Maybe you can handle all of this right now, but can you manage it for the next 20 years or more of your life? It’s highly unlikely. What you need is someone who has been able to truly see you for who you are, is satisfied with it and would be willing to help you thrive in line with your person.
This counts a lot especially because you are yet to get married to this person. If you were married, you would need to find a way to figure it all out and roll with it. There’s no guarantee of total happiness as it just gets manageable, except if he changes (which is rare).
The key thing to note is that before you met him you were a person already heading somewhere, with all your gifts and talents. You mustn’t be like the foolish servant that didn’t use any of the talents he was given.
If he won’t support your dreams and goals, then be rest assured that you may stay unfulfilled. If for every time you bring up something you want to do and he shoves it under the rug and tells you what you are to do for him, then you are with a selfish man.
Most ladies leave the ability for a man to be supportive and for him to allow you to be yourself strictly to him. But you are in charge of checking out for his values and character before marrying him. What other time is best to find out his stance and look at his behavior than when you are friends or in a relationship?
You are responsible for marrying a good man whose values are in line with yours. If he follows hard after Jesus and allows God to work in him, with fruits reflecting through his character, you are safe. You are certain that a man like this always stays teachable and attentive for the voice of God. Neither will he ignore your voice. But be sure that things you have seen time and again, even in the difficult situations.

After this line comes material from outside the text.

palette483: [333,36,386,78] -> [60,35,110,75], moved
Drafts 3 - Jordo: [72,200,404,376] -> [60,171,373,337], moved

Tough times are one of the times to be the most sensitive, don’t just dismiss that he is only acting the way he is because he’s going through a tough time. When a container is squeezed, only the contents are revealed, the same as the person you are with and you too.
A good friend of mine said women have so much responsibility because even when various men ask for their hand in marriage, it’s up to the ladies to decide and discern who is right for them. So a lady cannot afford to be insensitive to a lot of factors, both the ones that are seen and unseen. You can’t afford to only be moved by his social class, there are many other things you need to be looking at.
To wrap this letter up, I’ll also say, don’t be the kind of man we just described in this letter. As much as we like to put men in the box that they are the only ones love to control, a lot of women too fall into this box as well.
From youth, you’ve had dreams of the kind of man you wanted. Upon seeing that in reality, you can’t find the kind of men you desire, you try to force the available man to become what you’ve wanted. It doesn’t work that way. This mindset will only lead to a lot of friction and arguments.
Interestingly, not all who try to control others are aware that it is what they are trying to do. It comes naturally to make others become the image in their minds. This is why at the early stages you need to allow your partner to be free to show you who they are, don’t be restrictive or immediately controlling. Instead, be fluid and take note of patterns.
I pray that you receive the boldness to do what is right, so you can be all God destined you to be and not what a man restricted you to. It’ll help you with being clear in all situations.
I wish you the best on your journey.